» TASK TO CARRY OUT
Summarize the forum thread below in three sentences.

» TEXT BLOCK

***

Consider that it's 1. completely backwards-compatible with ASCII 2. you can alwa...

dbaupp · on Sept 29, 2013

> 4. contains no null bytes, so it can fit in any normal C string

This is false; the encoding of codepoint 0 is 0x00 per the standard; modified utf-8[1] makes 0 a special case with an over-long encoding: 0xC0 0x80.

[1]: http://en.wikipedia.org/wiki/UTF-8#Modified_UTF-8

deathanatos · on Sept 29, 2013

Have you ever seen codepoint 0 used for anything other than terminating a string?

dbaupp · on Sept 29, 2013

Personally no, but you have to handle 0 correctly (well, mainly, consistently) otherwise you end up with an attack vector, where one part of the application stops at the 0 (e.g. string equality), and another later steps assumes the condition of the previous part but continues past the 0, resulting in it reading bytes that should've been considered previously (but weren't).

derleth · on Sept 29, 2013

Exactly, and moving from ASCII to UTF-8 means you get to keep that consistency: 0x00 means 'End of string' in ASCII and it means 'End of string' in UTF-8. No change. Never a miscommunication. No possibility of old software getting confused on this issue. Any code which had its last buffer overrun flushed out in 1983 is still free of buffer overruns in 2013.

And, if you really need to represent codepoint 0 in strings, you can use Java's Modified UTF-8, where codepoint 0 is represented by the byte sequence 0xC0, 0x80. (This isn't valid UTF-8 because in straight UTF-8, every codepoint must be represented by its shortest possible representation.)

***

» DATA BLOCK
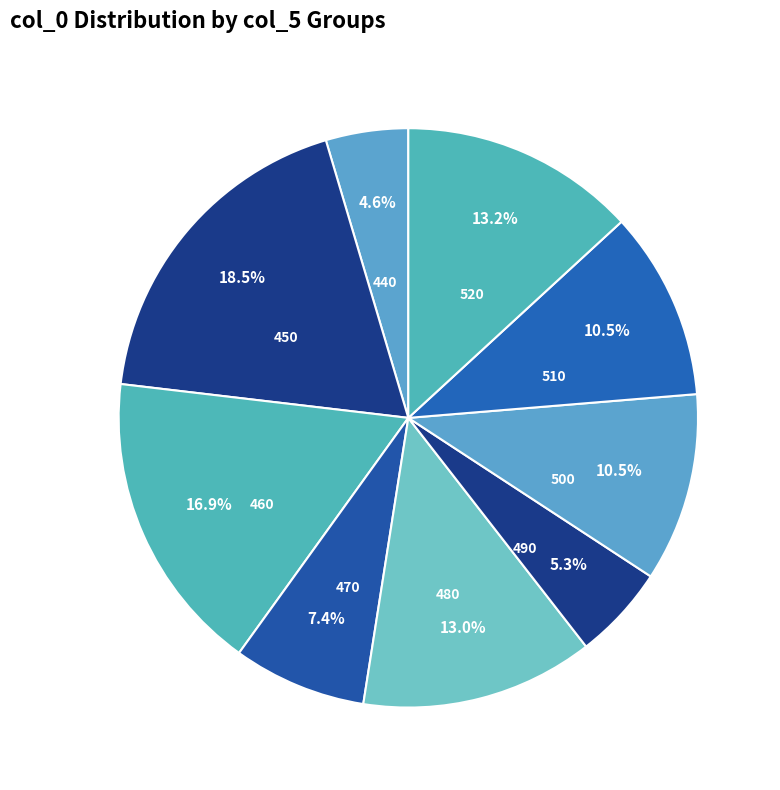

What is the largest slice in the pie chart?

450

***

» EXERCISE RESULT
One commenter disputes the claim that UTF-8 contains no null bytes, saying the standard encodes codepoint 0 as 0x00 and that only modified UTF-8 gives it the over-long encoding 0xC0 0x80. Asked whether codepoint 0 is used for anything besides ending a string, that commenter says the 0 still has to be handled consistently, because otherwise one part of an application may stop at it while a later step reads past it, which creates an attack vector. Another participant says that moving from ASCII to UTF-8 preserves this consistency because 0x00 means "End of string" in both, and that Java's Modified UTF-8 can represent codepoint 0 as 0xC0, 0x80, though this is not valid UTF-8 because every codepoint must use its shortest possible representation.